Gib den folgenden Text zur naturschutzrechtlichen Bewilligung der Sportabfahrt vollständig und wortgetreu wieder.

— Text —
-=-=-=-=-
Das Land Tirol hat der beschwerdeführenden Partei Aufwendungen in der Höhe von EUR 1.171,20 binnen zwei Wochen bei sonstiger Exekution zu ersetzen. Das Mehrbegehren wird abgewiesen.
Begründung
Mit Bescheid der Bezirkshauptmannschaft Schwaz vom 14. Juli 2006 wurde der beschwerdeführenden Partei u.a. die naturschutzrechtliche Bewilligung für das Projekt "Verbesserung der Sportabfahrt" gemäß den §§ 6, 29 Abs. 2 lit. a Z. 2 sowie 42 Abs. 1 Tiroler Naturschutzgesetz 2005 (Tir NatSchG) erteilt.
Über Berufung der mitbeteiligten Partei wurde mit Bescheid der Tiroler Landesregierung vom 12. Februar 2007 der erstbehördliche Bescheid im Umfang der erteilten naturschutzrechtlichen Bewilligung aufgehoben und der verfahrenseinleitende Antrag der beschwerdeführenden Partei auf Erteilung der naturschutzrechtlichen Bewilligung für das erwähnte Projekt als unzulässig zurückgewiesen.
Begründend wurde im Wesentlichen ausgeführt, die Erstbehörde habe auf Grund des Antrages der beschwerdeführenden Partei eine mündliche Verhandlung anberaumt, zu der auch MK geladen worden sei. Bei der Verhandlung am 27. Februar 2006 sei die mitbeteiligte Partei als Rechtsnachfolger der MK anwesend gewesen. Der Mitbeteiligte habe die Verhandlung verlassen und die Unterfertigung der Verhandlungsschrift ohne Angabe von Gründen verweigert. Der Verhandlungsleiter habe in der Verhandlungsschrift vermerkt, dass die mitbeteiligte Partei auf Grund eines offensichtlich bestehenden Vertrages "ohnehin nicht mehr gefragt werden" müsse.
-=-=-=-=-
— Angezeigte Informationen —

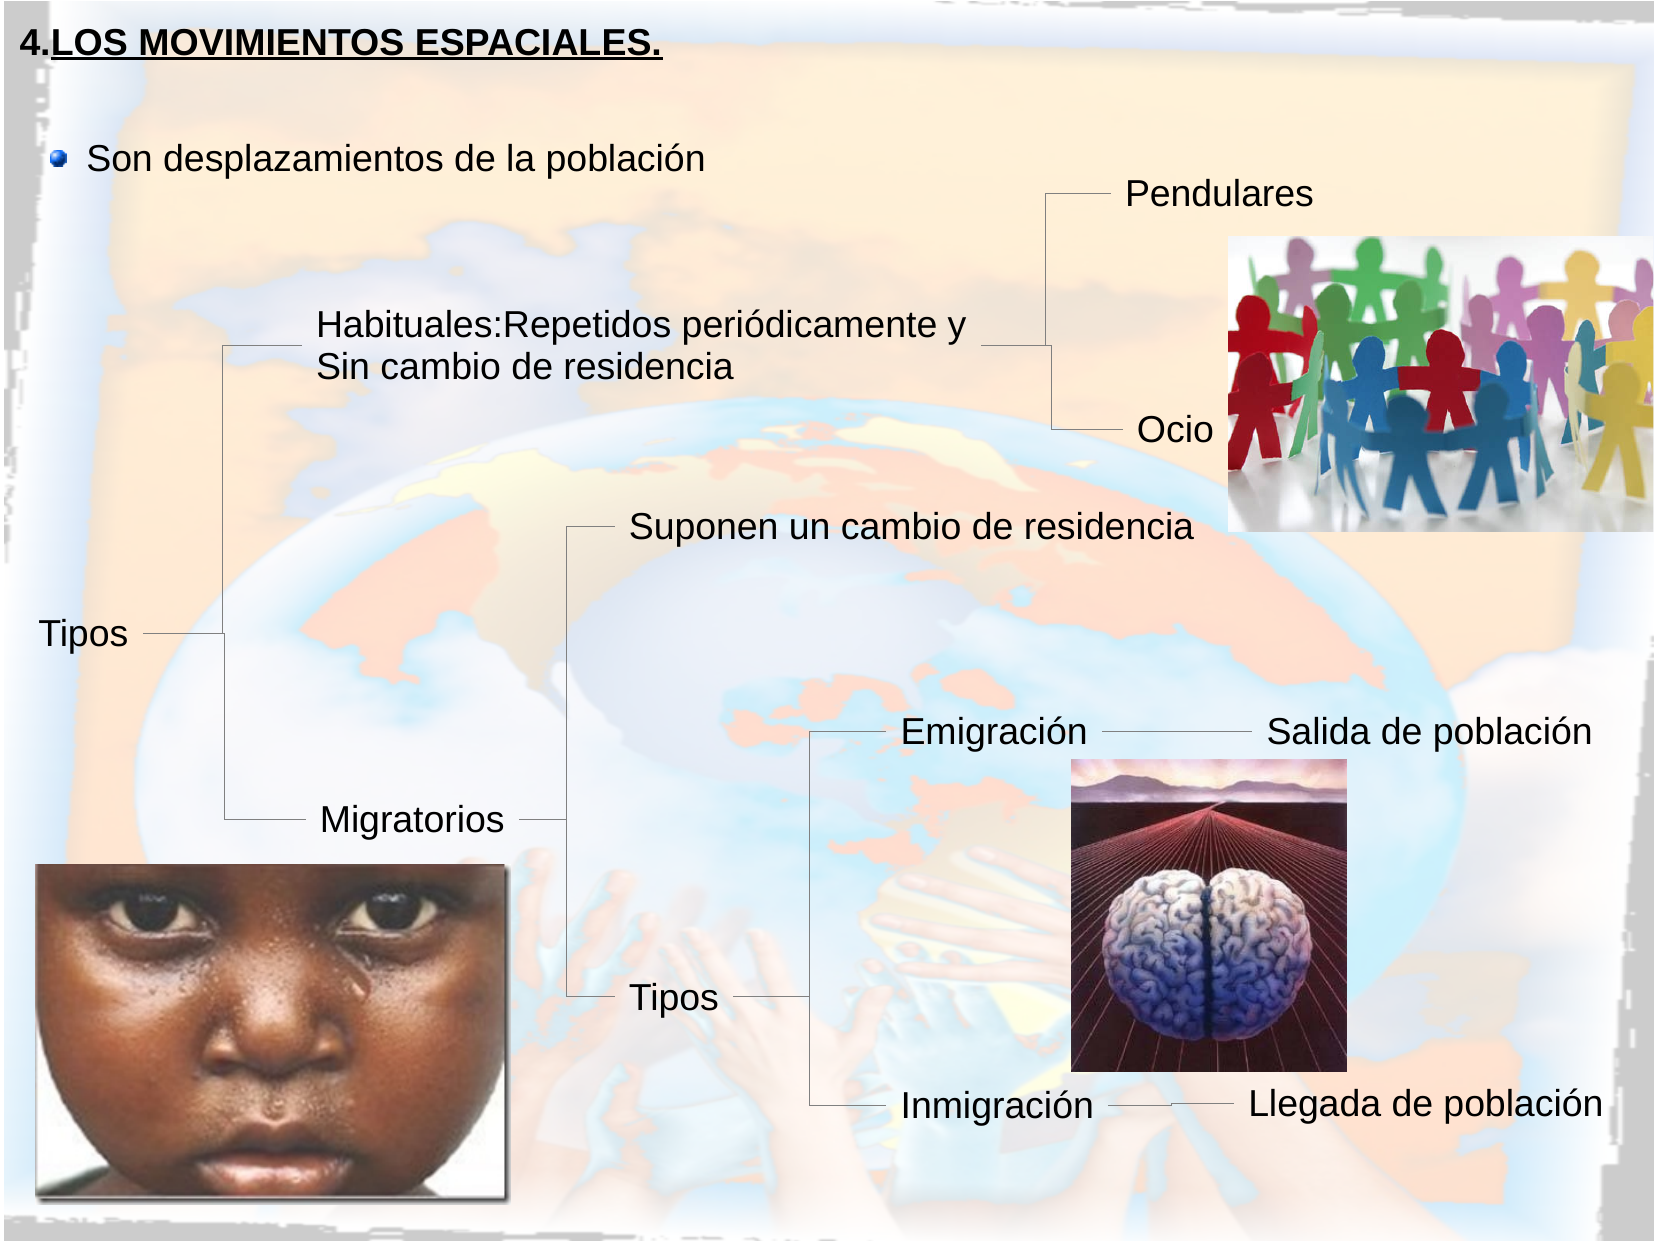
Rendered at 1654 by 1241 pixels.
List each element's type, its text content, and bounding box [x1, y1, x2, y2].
-=-=-=-=-
— Vollständige Ausgabe —
Das Land Tirol hat der beschwerdeführenden Partei Aufwendungen in der Höhe von EUR 1.171,20 binnen zwei Wochen bei sonstiger Exekution zu ersetzen. Das Mehrbegehren wird abgewiesen.
Begründung
Mit Bescheid der Bezirkshauptmannschaft Schwaz vom 14. Juli 2006 wurde der beschwerdeführenden Partei u.a. die naturschutzrechtliche Bewilligung für das Projekt "Verbesserung der Sportabfahrt" gemäß den §§ 6, 29 Abs. 2 lit. a Z. 2 sowie 42 Abs. 1 Tiroler Naturschutzgesetz 2005 (Tir NatSchG) erteilt.
Über Berufung der mitbeteiligten Partei wurde mit Bescheid der Tiroler Landesregierung vom 12. Februar 2007 der erstbehördliche Bescheid im Umfang der erteilten naturschutzrechtlichen Bewilligung aufgehoben und der verfahrenseinleitende Antrag der beschwerdeführenden Partei auf Erteilung der naturschutzrechtlichen Bewilligung für das erwähnte Projekt als unzulässig zurückgewiesen.
Begründend wurde im Wesentlichen ausgeführt, die Erstbehörde habe auf Grund des Antrages der beschwerdeführenden Partei eine mündliche Verhandlung anberaumt, zu der auch MK geladen worden sei. Bei der Verhandlung am 27. Februar 2006 sei die mitbeteiligte Partei als Rechtsnachfolger der MK anwesend gewesen. Der Mitbeteiligte habe die Verhandlung verlassen und die Unterfertigung der Verhandlungsschrift ohne Angabe von Gründen verweigert. Der Verhandlungsleiter habe in der Verhandlungsschrift vermerkt, dass die mitbeteiligte Partei auf Grund eines offensichtlich bestehenden Vertrages "ohnehin nicht mehr gefragt werden" müsse.